Hi Craig
We seem to be diverging from the 3D printing thread. Apologies.
I don't see why not. The key is the size of tooling you are using. The CAMM 2 works not as true 3D but 2D profiles at differing heights. The top surface of say a brick wall mould would be the outward surface of the bricks and the mortar inset would be as small as the tool you could cut. Same as laser engraving. Just draw it in a different colour and assign a different tool and or toolpath in Z axis to that colour. Set the order of colours and away you go.
A solebar, top surface would be the bolt heada so you would be removing a lot of material just to leave those and then the next surface would be the actual solebar.The cutting through the material to separate the solebar from whatever material it is you are cutting would be another colour.

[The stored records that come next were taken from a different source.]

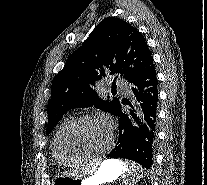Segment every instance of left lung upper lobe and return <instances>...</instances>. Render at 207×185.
I'll use <instances>...</instances> for the list:
<instances>
[{"mask_svg":"<svg viewBox=\"0 0 207 185\" xmlns=\"http://www.w3.org/2000/svg\"><path fill=\"white\" fill-rule=\"evenodd\" d=\"M152 64L147 43L136 28L119 18H105L53 78L46 133L72 108L95 106L116 115L121 107L120 99H100L96 82L106 75H118L131 82ZM115 80L112 91L116 88Z\"/></svg>","mask_w":207,"mask_h":185,"instance_id":"5c2ea615","label":"left lung upper lobe"}]
</instances>
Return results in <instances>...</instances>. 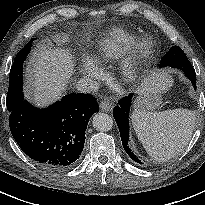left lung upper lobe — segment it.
<instances>
[{
	"instance_id": "left-lung-upper-lobe-1",
	"label": "left lung upper lobe",
	"mask_w": 205,
	"mask_h": 205,
	"mask_svg": "<svg viewBox=\"0 0 205 205\" xmlns=\"http://www.w3.org/2000/svg\"><path fill=\"white\" fill-rule=\"evenodd\" d=\"M159 66L184 67L191 66V64L183 50L179 46H173L170 48L169 52L163 57Z\"/></svg>"
}]
</instances>
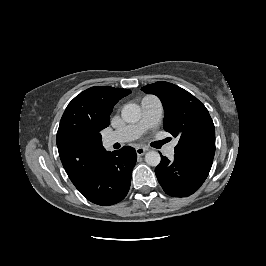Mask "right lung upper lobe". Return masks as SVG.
Masks as SVG:
<instances>
[{
    "label": "right lung upper lobe",
    "instance_id": "right-lung-upper-lobe-1",
    "mask_svg": "<svg viewBox=\"0 0 266 266\" xmlns=\"http://www.w3.org/2000/svg\"><path fill=\"white\" fill-rule=\"evenodd\" d=\"M130 93L122 88L91 87L65 109L56 143L63 167L78 190L90 182L108 152L100 132L109 126L113 106Z\"/></svg>",
    "mask_w": 266,
    "mask_h": 266
}]
</instances>
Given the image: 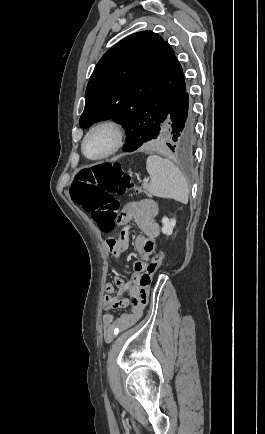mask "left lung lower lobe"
I'll return each instance as SVG.
<instances>
[{
  "instance_id": "left-lung-lower-lobe-1",
  "label": "left lung lower lobe",
  "mask_w": 265,
  "mask_h": 434,
  "mask_svg": "<svg viewBox=\"0 0 265 434\" xmlns=\"http://www.w3.org/2000/svg\"><path fill=\"white\" fill-rule=\"evenodd\" d=\"M160 135L159 148L188 155L195 145V125L189 112V99L186 85L172 102L161 118V124L154 128L137 130L126 138L124 152H133L144 143L156 139Z\"/></svg>"
}]
</instances>
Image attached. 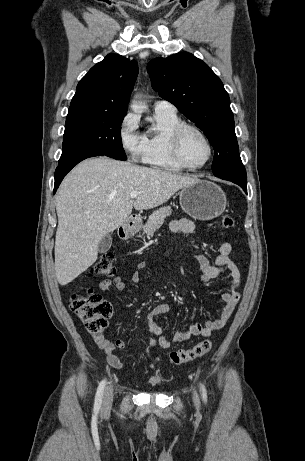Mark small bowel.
Returning <instances> with one entry per match:
<instances>
[{
  "instance_id": "c3829d8e",
  "label": "small bowel",
  "mask_w": 305,
  "mask_h": 461,
  "mask_svg": "<svg viewBox=\"0 0 305 461\" xmlns=\"http://www.w3.org/2000/svg\"><path fill=\"white\" fill-rule=\"evenodd\" d=\"M171 231L174 233L189 234L195 229L194 223L185 218L175 219L170 225ZM172 252V249H167L165 255ZM232 253V245L228 242H224L219 247V254L216 257L214 263H211L206 256L202 254H192V258L197 261L201 269V280L205 283L217 278L222 274H226L229 278V286L226 291L221 295L223 306L217 318L206 321L205 323H194L189 326L187 330L178 331L174 334L173 340L171 341L163 335L162 328L157 321V317L168 312L169 306L167 304H158L152 308L147 315V325L150 333L153 335V339L150 342V346L144 349L141 353L146 355L150 352V349L159 346L163 349L171 347L172 342L182 343L189 341L195 336L208 337L214 331L221 329L233 311L240 299V272L235 263L230 259ZM145 268V263L141 262L138 264L136 271L132 275V280L138 282L140 279L141 271ZM114 286L117 290L123 291L126 289V284L121 277L114 279H104L100 282L99 288L102 291L108 290ZM94 340L98 347L102 350L105 355L107 363L116 369H121L123 363L120 358L115 354V349H124L125 343L121 339L110 341L104 334L94 335ZM161 360V356H157L152 363L144 370L147 373L148 370L153 369L158 362Z\"/></svg>"
}]
</instances>
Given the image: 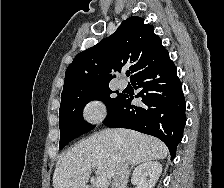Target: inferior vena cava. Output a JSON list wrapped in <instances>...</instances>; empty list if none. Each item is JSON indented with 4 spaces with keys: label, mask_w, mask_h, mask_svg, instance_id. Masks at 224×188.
Returning <instances> with one entry per match:
<instances>
[{
    "label": "inferior vena cava",
    "mask_w": 224,
    "mask_h": 188,
    "mask_svg": "<svg viewBox=\"0 0 224 188\" xmlns=\"http://www.w3.org/2000/svg\"><path fill=\"white\" fill-rule=\"evenodd\" d=\"M129 174V163L122 159L116 168V172L113 177L112 188H126Z\"/></svg>",
    "instance_id": "602c4592"
}]
</instances>
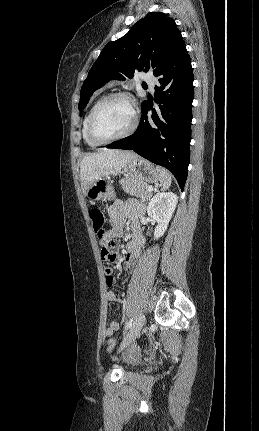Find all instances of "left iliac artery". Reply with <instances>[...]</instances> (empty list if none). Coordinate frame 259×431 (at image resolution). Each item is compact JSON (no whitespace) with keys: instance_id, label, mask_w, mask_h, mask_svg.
Returning a JSON list of instances; mask_svg holds the SVG:
<instances>
[{"instance_id":"1","label":"left iliac artery","mask_w":259,"mask_h":431,"mask_svg":"<svg viewBox=\"0 0 259 431\" xmlns=\"http://www.w3.org/2000/svg\"><path fill=\"white\" fill-rule=\"evenodd\" d=\"M133 319L131 318L125 325V330H128L132 326Z\"/></svg>"}]
</instances>
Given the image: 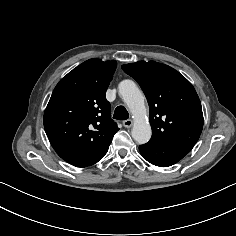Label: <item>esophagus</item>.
I'll return each mask as SVG.
<instances>
[{
    "label": "esophagus",
    "mask_w": 236,
    "mask_h": 236,
    "mask_svg": "<svg viewBox=\"0 0 236 236\" xmlns=\"http://www.w3.org/2000/svg\"><path fill=\"white\" fill-rule=\"evenodd\" d=\"M133 125V121L131 119H127L123 121V126L126 128H130Z\"/></svg>",
    "instance_id": "obj_1"
}]
</instances>
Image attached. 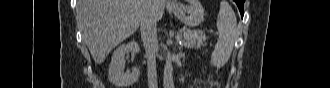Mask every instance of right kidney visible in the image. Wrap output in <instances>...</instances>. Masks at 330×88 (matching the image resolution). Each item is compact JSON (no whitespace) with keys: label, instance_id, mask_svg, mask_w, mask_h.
Returning a JSON list of instances; mask_svg holds the SVG:
<instances>
[{"label":"right kidney","instance_id":"right-kidney-1","mask_svg":"<svg viewBox=\"0 0 330 88\" xmlns=\"http://www.w3.org/2000/svg\"><path fill=\"white\" fill-rule=\"evenodd\" d=\"M140 52L139 45L136 41H130L127 44H122L114 51L111 63L109 65L108 79L119 88H127L134 84L139 76L140 70L134 68L131 73H124L125 55L136 54Z\"/></svg>","mask_w":330,"mask_h":88}]
</instances>
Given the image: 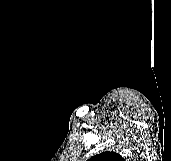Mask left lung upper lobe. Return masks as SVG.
Returning <instances> with one entry per match:
<instances>
[{
    "label": "left lung upper lobe",
    "instance_id": "5c2ea615",
    "mask_svg": "<svg viewBox=\"0 0 171 161\" xmlns=\"http://www.w3.org/2000/svg\"><path fill=\"white\" fill-rule=\"evenodd\" d=\"M88 161H125V159L115 152H103L91 157Z\"/></svg>",
    "mask_w": 171,
    "mask_h": 161
}]
</instances>
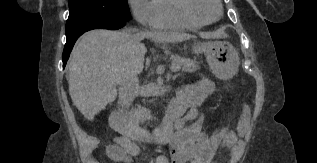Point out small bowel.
Returning <instances> with one entry per match:
<instances>
[{
  "instance_id": "1",
  "label": "small bowel",
  "mask_w": 317,
  "mask_h": 163,
  "mask_svg": "<svg viewBox=\"0 0 317 163\" xmlns=\"http://www.w3.org/2000/svg\"><path fill=\"white\" fill-rule=\"evenodd\" d=\"M214 89L212 82L202 80L185 86L177 93L169 110L177 115L176 132L170 140L171 160L158 156L154 163H213L220 145L234 146L236 135L233 132L223 130L220 134L208 136L201 131V105L212 95ZM184 112L186 115L180 118ZM248 119L249 110L245 107L239 121L241 129L246 126ZM191 121L193 123L187 125ZM139 151V146L134 142L124 146L118 154L108 148L110 158L117 163H132Z\"/></svg>"
}]
</instances>
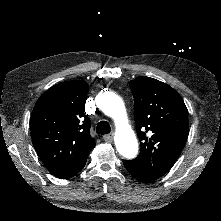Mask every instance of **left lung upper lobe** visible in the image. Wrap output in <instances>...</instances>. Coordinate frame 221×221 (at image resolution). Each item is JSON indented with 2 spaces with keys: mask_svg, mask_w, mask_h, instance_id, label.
Masks as SVG:
<instances>
[{
  "mask_svg": "<svg viewBox=\"0 0 221 221\" xmlns=\"http://www.w3.org/2000/svg\"><path fill=\"white\" fill-rule=\"evenodd\" d=\"M141 152L132 160L161 177L176 162L186 143L188 110L169 85L145 76L130 81Z\"/></svg>",
  "mask_w": 221,
  "mask_h": 221,
  "instance_id": "left-lung-upper-lobe-1",
  "label": "left lung upper lobe"
}]
</instances>
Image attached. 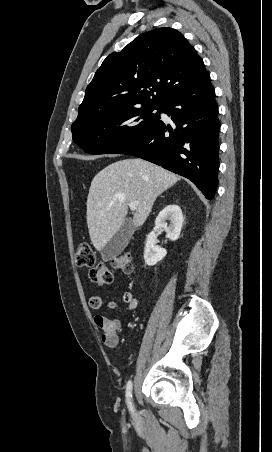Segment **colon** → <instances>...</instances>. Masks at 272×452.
<instances>
[{
	"label": "colon",
	"instance_id": "1",
	"mask_svg": "<svg viewBox=\"0 0 272 452\" xmlns=\"http://www.w3.org/2000/svg\"><path fill=\"white\" fill-rule=\"evenodd\" d=\"M75 264L90 270V279L98 285H109L113 282L115 270L126 274L132 272V258L130 253H123L111 258L110 267L98 263L94 250L87 242L78 244L75 253Z\"/></svg>",
	"mask_w": 272,
	"mask_h": 452
}]
</instances>
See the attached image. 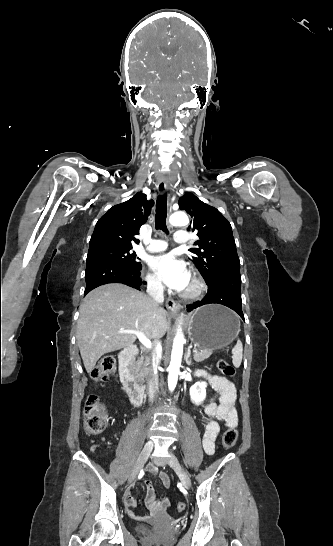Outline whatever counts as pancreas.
<instances>
[{
	"label": "pancreas",
	"mask_w": 333,
	"mask_h": 546,
	"mask_svg": "<svg viewBox=\"0 0 333 546\" xmlns=\"http://www.w3.org/2000/svg\"><path fill=\"white\" fill-rule=\"evenodd\" d=\"M213 353L212 349H202L197 353H194L193 357L196 362H202L209 358ZM151 356H141L137 362V379L139 382H143L144 378L151 373L150 365Z\"/></svg>",
	"instance_id": "cf45deb5"
}]
</instances>
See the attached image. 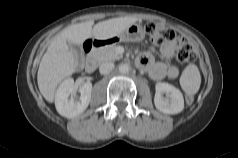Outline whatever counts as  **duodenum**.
Returning <instances> with one entry per match:
<instances>
[{"mask_svg": "<svg viewBox=\"0 0 238 158\" xmlns=\"http://www.w3.org/2000/svg\"><path fill=\"white\" fill-rule=\"evenodd\" d=\"M108 44H110L109 40H95L93 42L86 43L85 47L89 52L85 61V69L87 72L92 73L96 68V59L94 56L95 51Z\"/></svg>", "mask_w": 238, "mask_h": 158, "instance_id": "1", "label": "duodenum"}]
</instances>
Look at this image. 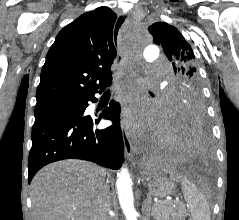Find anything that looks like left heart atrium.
Instances as JSON below:
<instances>
[{"instance_id": "left-heart-atrium-1", "label": "left heart atrium", "mask_w": 239, "mask_h": 220, "mask_svg": "<svg viewBox=\"0 0 239 220\" xmlns=\"http://www.w3.org/2000/svg\"><path fill=\"white\" fill-rule=\"evenodd\" d=\"M125 105L128 122L135 133L142 134L144 131L154 128L155 118L149 115L153 111V106L147 100L127 98L125 99ZM137 113H143L147 116L137 119L135 118Z\"/></svg>"}]
</instances>
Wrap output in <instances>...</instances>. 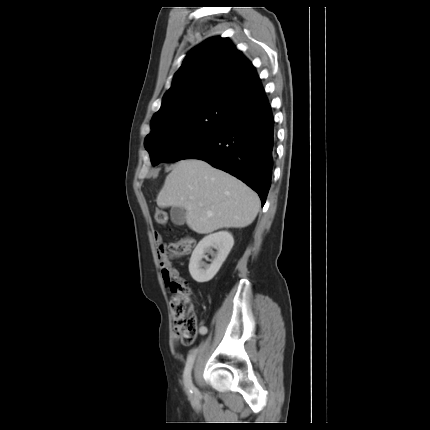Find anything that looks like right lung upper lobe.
<instances>
[{
  "label": "right lung upper lobe",
  "mask_w": 430,
  "mask_h": 430,
  "mask_svg": "<svg viewBox=\"0 0 430 430\" xmlns=\"http://www.w3.org/2000/svg\"><path fill=\"white\" fill-rule=\"evenodd\" d=\"M260 89L252 63L228 38L212 37L186 55L151 124L205 102H221L228 108L246 105Z\"/></svg>",
  "instance_id": "right-lung-upper-lobe-1"
}]
</instances>
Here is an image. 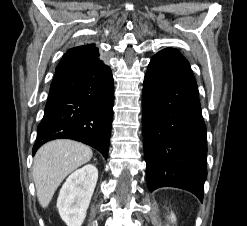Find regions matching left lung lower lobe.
I'll return each mask as SVG.
<instances>
[{"mask_svg": "<svg viewBox=\"0 0 247 226\" xmlns=\"http://www.w3.org/2000/svg\"><path fill=\"white\" fill-rule=\"evenodd\" d=\"M142 101L148 187H176L203 200L207 177L206 126L190 65L166 48L150 61Z\"/></svg>", "mask_w": 247, "mask_h": 226, "instance_id": "left-lung-lower-lobe-1", "label": "left lung lower lobe"}]
</instances>
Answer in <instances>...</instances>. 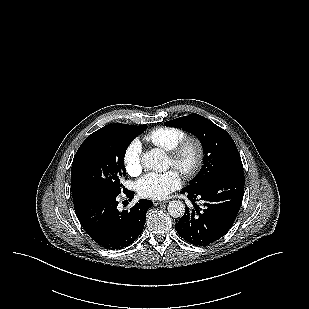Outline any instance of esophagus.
<instances>
[{
    "label": "esophagus",
    "mask_w": 309,
    "mask_h": 309,
    "mask_svg": "<svg viewBox=\"0 0 309 309\" xmlns=\"http://www.w3.org/2000/svg\"><path fill=\"white\" fill-rule=\"evenodd\" d=\"M164 203H166V202H165V201L153 200V204H154L155 206H158V205H161V204H164Z\"/></svg>",
    "instance_id": "obj_1"
}]
</instances>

But don't ask me to do it as I am so busy with all sorts of other projects! I have my first etched loco about to test build, need to do the masters for castings for that, am redoing 3 coaches at the moment and drawing two more locos! I put together the Brighton Circle magazine, and I try and get some modelling done. And then there is the day job! I manage the Nautical College at Fleetwood!
However, these machines do fantastically well with all kinds of materials up to brass and aluminium. I wouldn't use steel on them, not meaty enough for that. Obviously, the harder the material, the thinner the cut you can take but Roger manages to make moulds for all his injection moulding on them and so you can see what he can achieve. He uses a combination of 3D and 2D programmes but his brain capacity is absolutely fantastic - a trained graphic artist - like you?